The only time when you may get skunked fishing Toledo Bend is during the hot summer months. But the rest of the year, the fishing here is better than good. Low light conditions are best, or fish the edges of the day (those “golden hours” when the fish are feeding). Fish the shallow areas near submerged tree roots and structures. There are also a number of fish attractors throughout the lake that can be found with Fishfinder technology.
When the Falcon Dam was built in the 1950s on the Rio Grande (translated to “Large River”) it created Falcon Lake. Today it’s one of Texas’ best largemouth bass lakes. It’s on the border of the United States and Mexico and has over 83,000 acres. Anglers visit often to hook a line into one of the many big bass found in Falcon Lake; it’s common for 5 to 6 pound largemouth bass to be reeled in here.
It’s true that at one time the lake was in danger of losing too much fish and water; but today it stands as a contender for one of the best bass lakes in the state. The TPWD (Texas Parks and Wildlife Department) continues to monitor this fishery. We’re confident it will continue to be a favorite for anglers to catch large bass.
If a lake is designated as a favorite place for tournaments, then you can bet it’s a good spot for recreational bass anglers as well. Lake Sam Rayburn is just such a lake in Texas. This hot spot is located on the east side of the state, has over 600 miles of shoreline, and is the largest lake entirely within the state of Texas. With over 114,000 acres, Lake Sam Rayburn (also known as Sam Rayburn Reservoir) has a lot to offer anglers of all skill levels.
Sam Rayburn is a reservoir that was built in the 1960s, and today provides activity for water sport enthusiasts of all kinds. Boating, swimming, and fishing are popular activities on the lake. Though fishing takes the top spot. Year after year it’s recognized as one of the best bass lakes in the country, let alone Texas.

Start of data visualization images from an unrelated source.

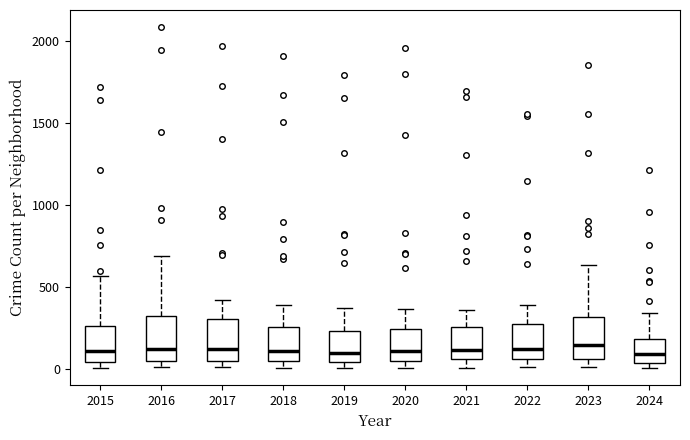

Where does the upper whisker of the box at x = 2021 end on the y-axis? The values are not printed on the chart, so give them approximately, as read against the axis.

350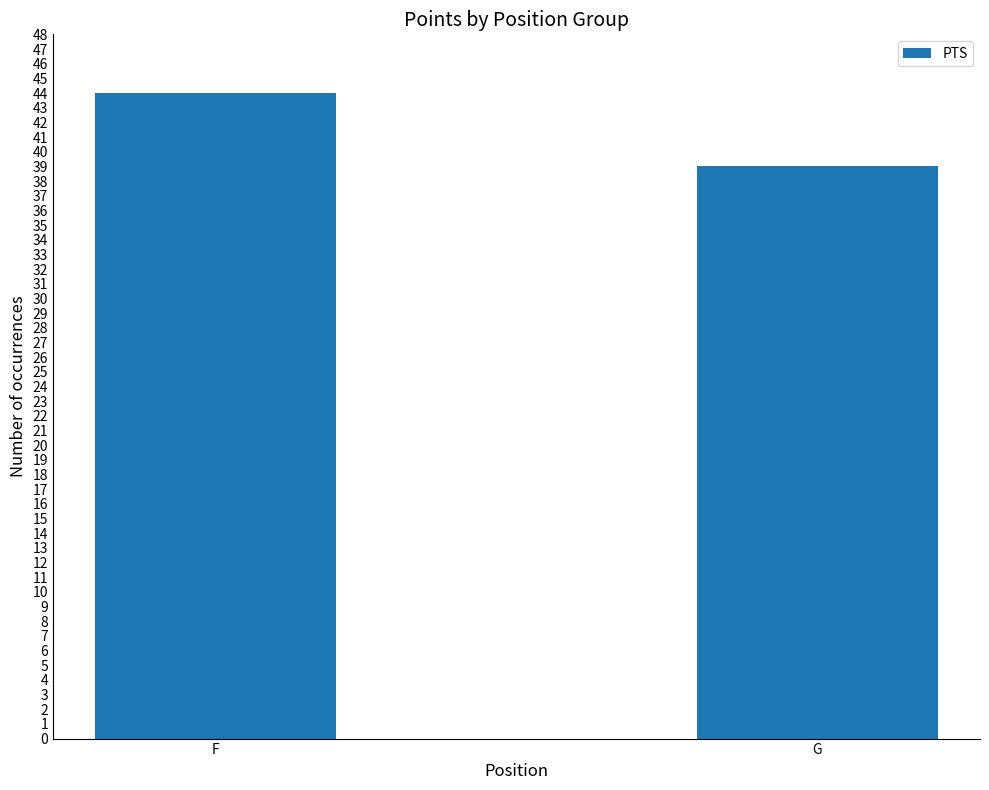

Reading left to right, transcribe all the data shown in this chart.

F=44	G=39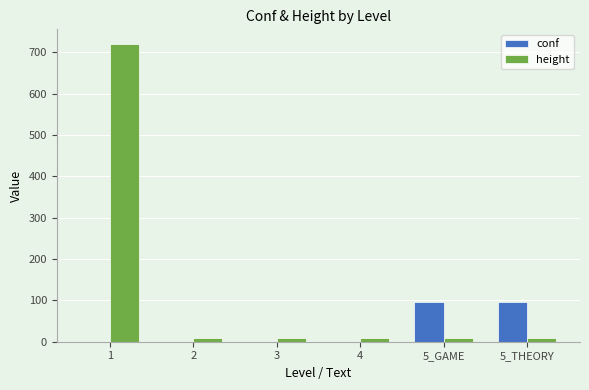

The value of conf at 2 is 0.0. True or false?

True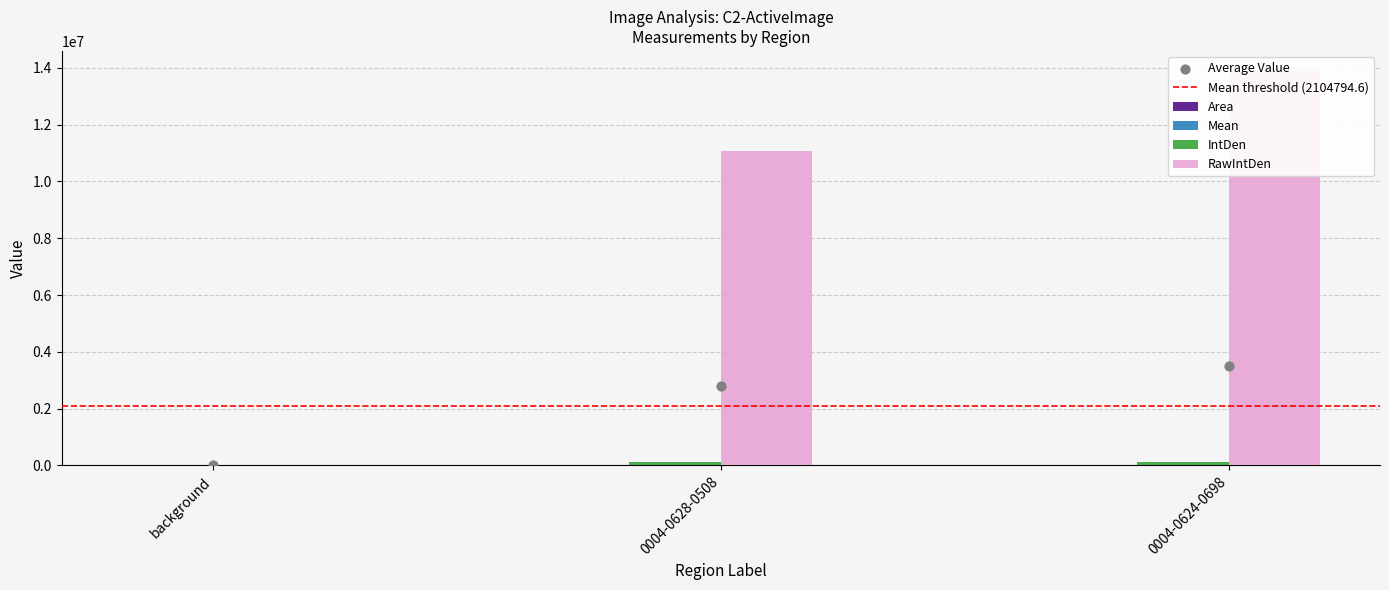

Which series contains the highest Y value?

RawIntDen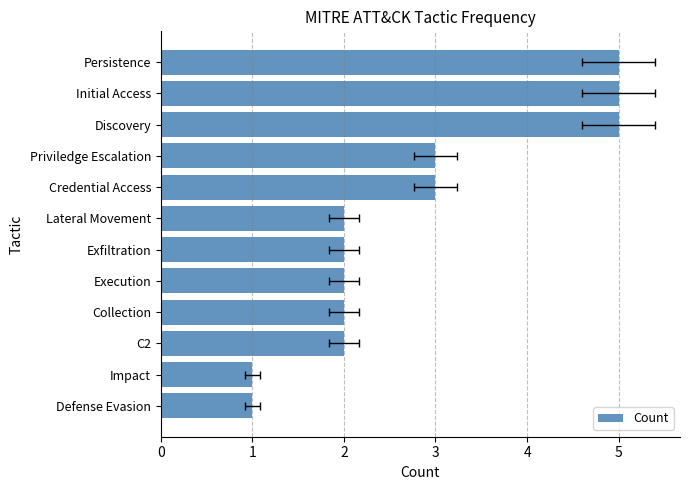

Reading left to right, extract all data points from this chart.

1	1	2	2	2	2	2	3	3	5	5	5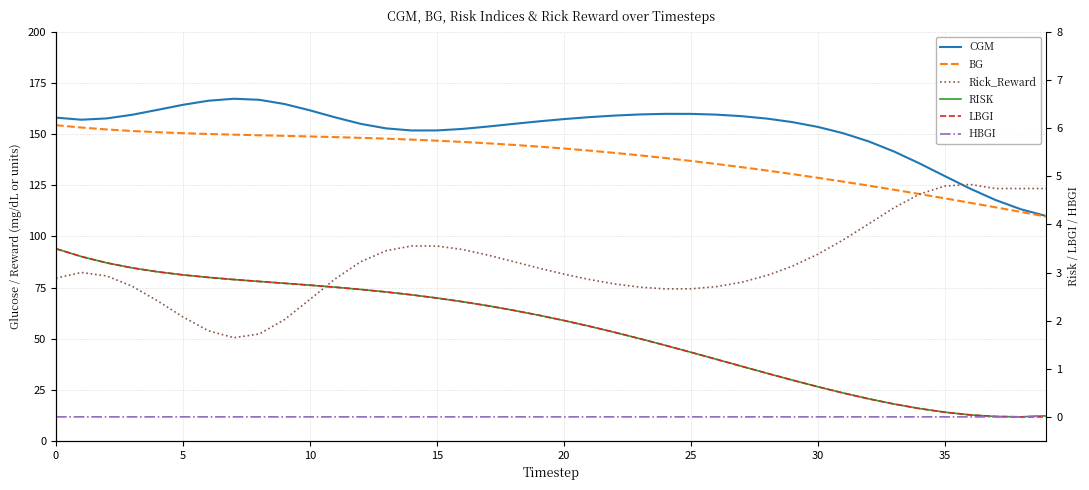

Which series changed the most between 17 and 29?

BG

To reach our number one lake: Drive east from Dallas and make your way to Lake Fork. You won’t be the first angler to travel this road. Lake Fork is visited by several fishermen and women throughout the year. It’s a known top producer of lunker bucketmouths. Or, simply put, big ole’ largemouth bass are found in Lake Fork and it’s hands-down one of the best (if not the best lake in the state). But that’s just our opinion.
Lake Fork has over 27,000 acres and a depth of 70 feet. These numbers don’t quite paint the picture, but trust us in that this shallow lake in mid-Texas creates the perfect bass fishing conditions year-round. You can fish twelve months of the year, and get big fish in big numbers. Now that deserves a number one bass fishing lake in our books!
No matter where you’re fishing for largemouth bass fishing in Texas, know that you’ll have a great day bending the rod. Other species you can catch include striped bass, hybrid bass, crappie, sunfish, and catfish. If you’re fishing one of these lakes, or your own top five favorite, have your Texas fishing license, sunscreen or bug spray, and a camera to capture the day’s events. We don’t think you’ll have to long arm any of your photos, the bass in Texas are just like everything else found here: BIG!